WHAT THE TASK REQUIRES
Please filter the data below down to the lines holding the string "pengunjung".

DATA SHOWN
BEGIN

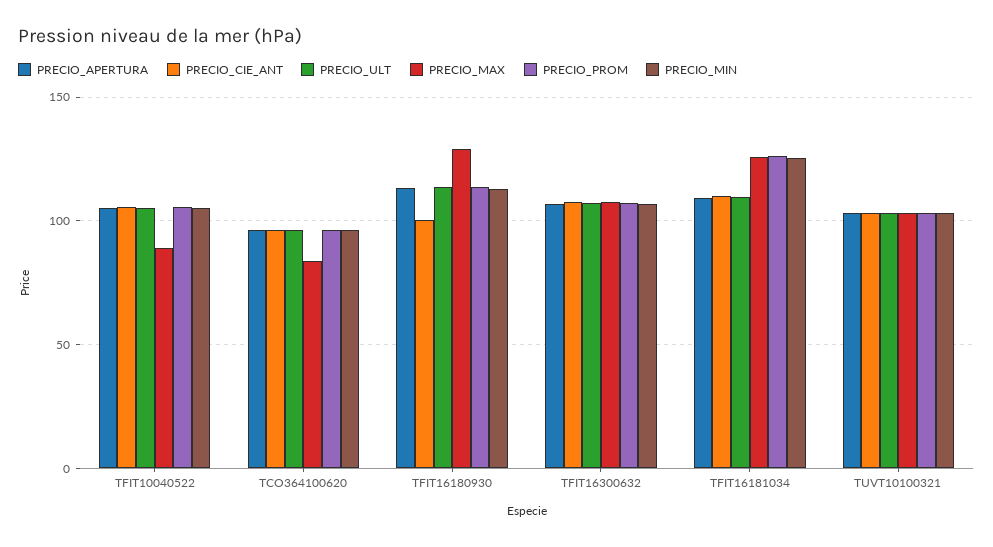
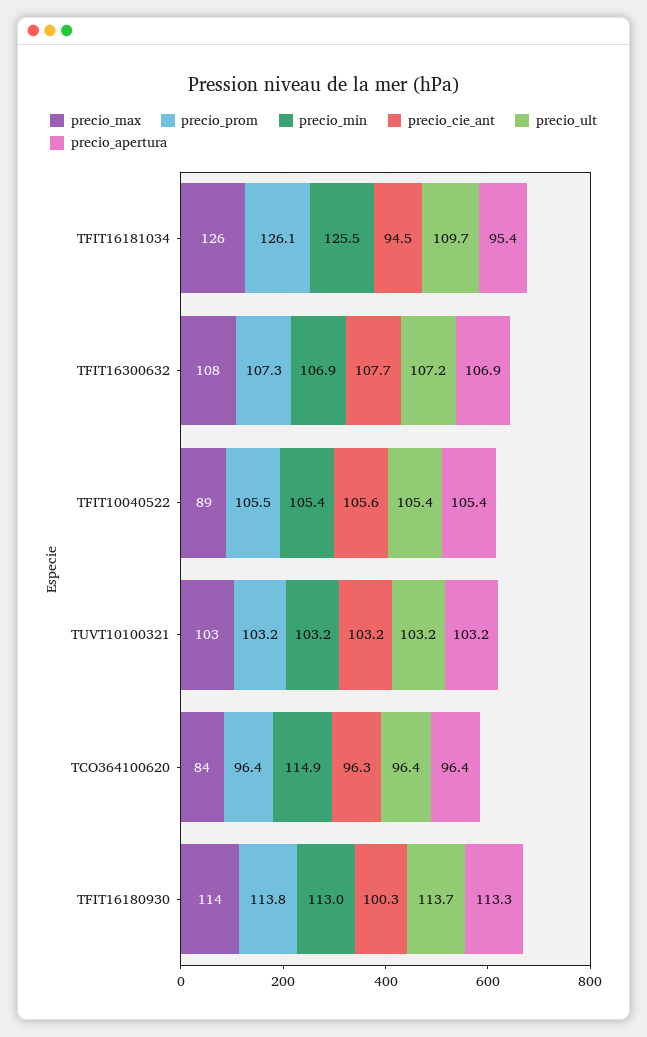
PRECIO_MIN, TCO364100620: 95 -> 114.9
PRECIO_MAX, TFIT16180930: 130 -> 114
PRECIO_APERTURA, TFIT16181034: 110 -> 95.4
PRECIO_CIE_ANT, TFIT16181034: 110 -> 94.5

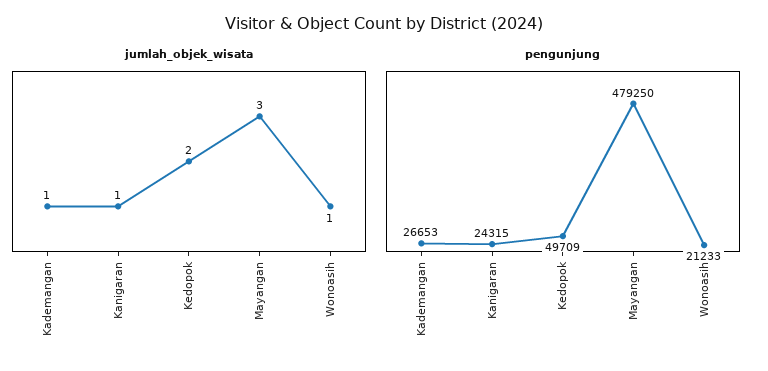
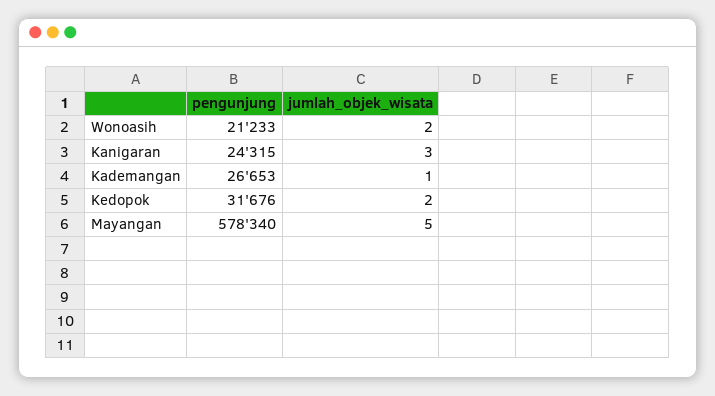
jumlah_objek_wisata, Kanigaran: 1 -> 3
jumlah_objek_wisata, Mayangan: 3 -> 5
jumlah_objek_wisata, Wonoasih: 1 -> 2
pengunjung, Kedopok: 49709 -> 31676
pengunjung, Mayangan: 479250 -> 578340

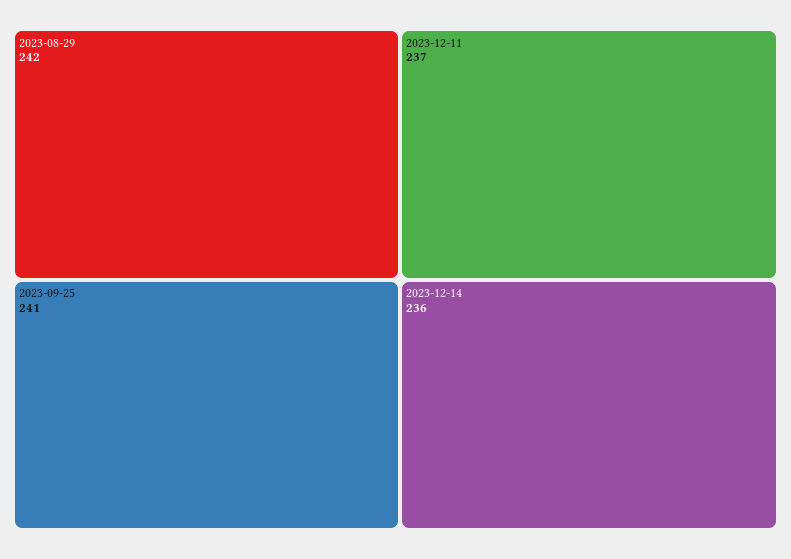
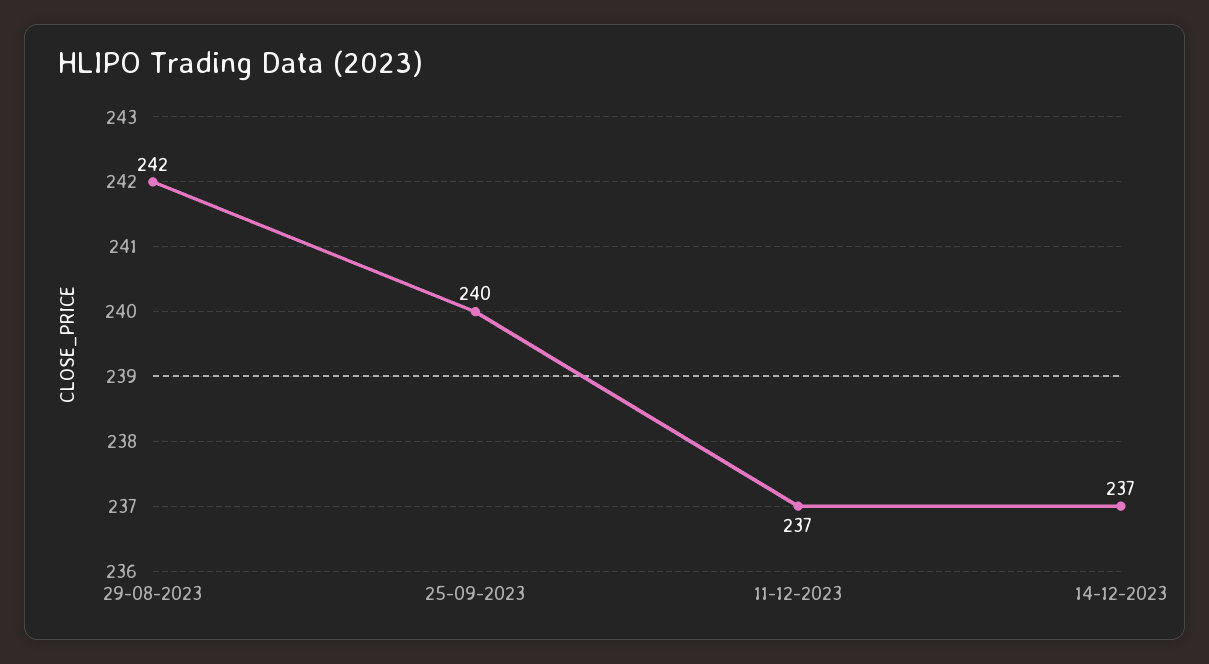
2023-09-25: 241 -> 240
2023-12-14: 236 -> 237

END

RESPONSE AREA
pengunjung, Kedopok: 49709 -> 31676
pengunjung, Mayangan: 479250 -> 578340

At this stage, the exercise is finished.